**Exercise directions:** In the provided passage, who is named as the CEO watching when Sorrell rearranged the Aegis staff's seats?

**Provided passage:**
==================================================

In that Big Brother spirit, Roth's plane ride over to Cannes from New York was spent in the accidental company of two of the least virginal Cannes delegates, Headquarters' Tom Mooney and the irrepressible Maya Brewster, now of Radical Media. Maya, who knows everyone, has seen in more Croisette dawns than anyone in world advertising. She has an iron constitution, although her liver must be rusting. A somewhat bemused Roth admitted she was "quite an introduction".
MindShare's Dominic Proctor and Publicis's Tim Lindsay were on my flight. But they don't sit in the cheap seats. The Unilever head global marketing honcho, Simon Clift, was wearing possibly the worst pair of baggy shorts ever sported by a Brit abroad. Was anyone brave enough to tell him?
* I ALSO had a mole on Sorrell's Wednesday morning BA flight to Nice. Sir Martin proved to be a surprise hit at the festival, delivering a fine comic turn in which he satirised the industry and mocked himself. Weirdly, no one ever believes me when I tell them Sorrell's funny. Perhaps they've been on planes with him?
Onboard, Sorrell burnt up his Blackberry, and played musical chairs with his flunkies all flight, so he could berate - er, speak with - each in turn. Thing is, apparently not all the flunkies were his, and he managed to rearrange a few surprisingly willing Aegis types too in front of their watching CEO, Robert Lerwill. I bet they wouldn't have given their seats to Vincent Bolloré!

==================================================

**Stored data:**
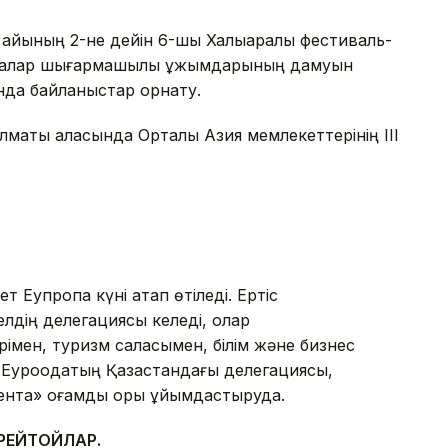
айының 2-не дейін 6-шы Халықаралық фестиваль-
 балалар шығармашылық ұжымдарының дамуын
да байланыстар орнату.
маты қаласында Орталық Азия мемлекеттерінің ІІІ
ет Еупропа күні атап өтіледі. Ертіс
елдің делегациясы келеді, олар
рімен, туризм саласымен, білім және бизнес
Еуроодақтың Қазақстандағы делегациясы,
нта» қоғамдық қоры ұйымдастыруда.
ЕРЕЙТОЙЛАР.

==================================================

**Exercise answer:** Robert Lerwill